16th/17th-century English playwright and pamphleteer
Edward Sharpham (baptised 1576 – 1608) was an English playwright and pamphleteer.
Life
He was baptised on 22 July 1576, the third son of Richard Sharpham of Colehanger, a manor in the parish of East Allington. His father having died when Sharpham was five his mother married Alexander Hext, with whom she had three children. Having been widowed a second time in 1588, she subsequently married Charles Barnaby of Clement's Inn.[1]
Sharpham probably attended grammar school in Devon, possibly William Kemp's school in Plymouth. He was admitted to the Middle Temple on 9 October 1594.[1]
In 1592 Sharpham's mother began a lawsuit against a Thomas Fortescue, alleging he had murdered her first husband by poison and also used witchcraft to make her fall in love with him. Four years later Sharpham himself also sued Fortescue and another man, William Bastard, on a charge of having tampered with evidence relating to his mother's suit. He remained associated with the Middle Temple.[1]

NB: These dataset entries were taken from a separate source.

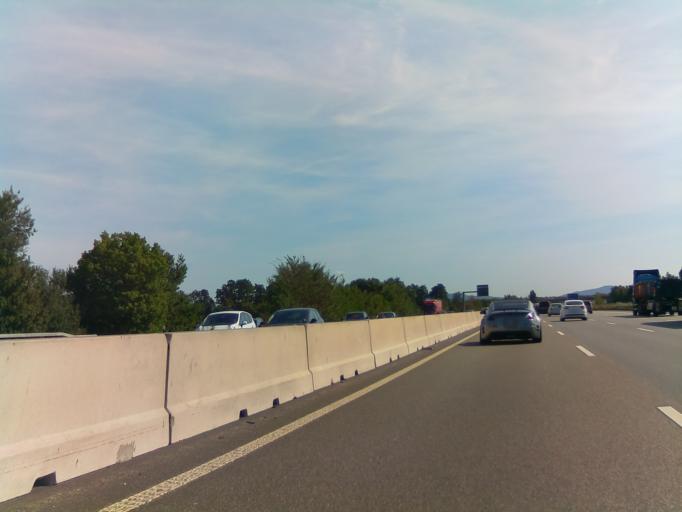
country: DE
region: Hesse
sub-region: Regierungsbezirk Darmstadt
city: Erzhausen
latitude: 49.9383
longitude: 8.6121
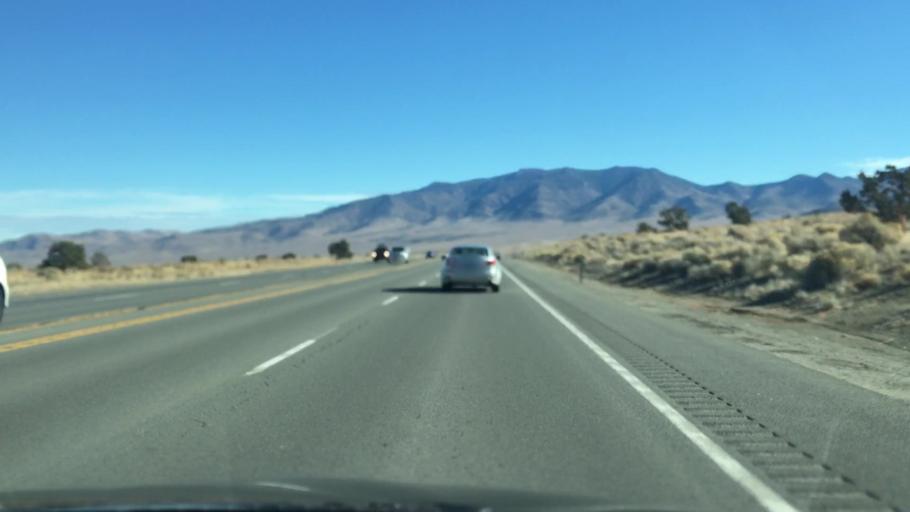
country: US
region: Nevada
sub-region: Lyon County
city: Dayton
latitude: 39.2233
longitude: -119.6282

On 22 April 1608, aged 31, Sharpham made his will. He died the next day, and was buried in St. Margaret's, Westminster.[1]
Works
Sharpham is believed to have been the 'E.S.' who in 1597 wrote The Discoverie of the Knights of the Poste, a pamphlet of the "conycatching" genre detailing the tricks of conmen active on the road between London and Exeter. He may also be the 'E.S.' who contributed a commendatory poem to the publication of Ben Jonson's Volpone (1607), although Jonson later described Sharpham as a "rogue".[1]
His first known play, The Fleire, was written for one of the popular boys' theatre companies, the Children of the Blackfriars. Composition date is some time between late 1605 and the play's appearance in the Stationers Register on 13 May 1606. Cynical in tone, The Fleire is a court-oriented satire similar to Marston's The Malcontent and The Fawne. The play's popularity, at least as text, is shown by its being reprinted three times.[1]

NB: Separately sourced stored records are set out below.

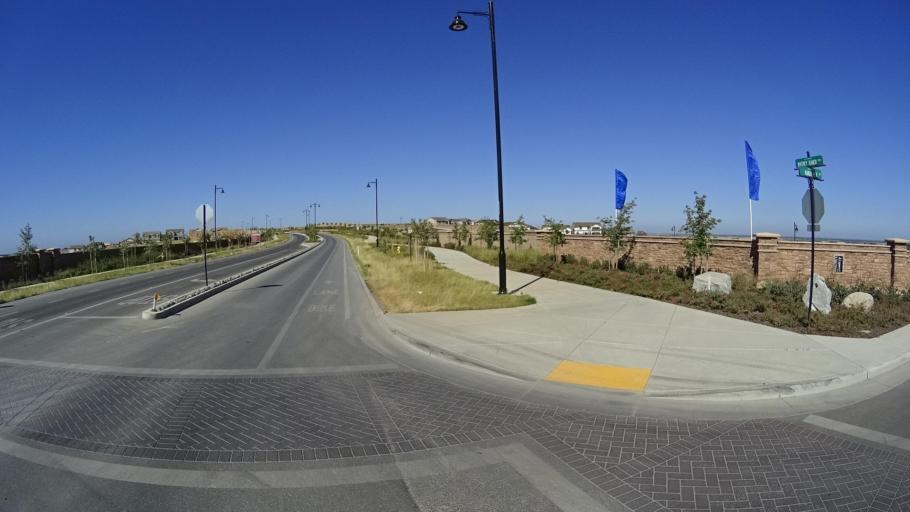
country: US
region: California
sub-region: Placer County
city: Rocklin
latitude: 38.8371
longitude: -121.2602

Cupid's Whirligig was Sharpham's second and last play, produced early in 1607 and printed later the same year with a dedication to fellow Devonian and author Robert Hayman. Again, it satirises court life in a general way, though it has been speculated that the character Nucome, carefully described as 'Welsh', may actually be a veiled attack on the king's Scottish favourite Robert Carr. This play too was eventually reprinted three times.[1]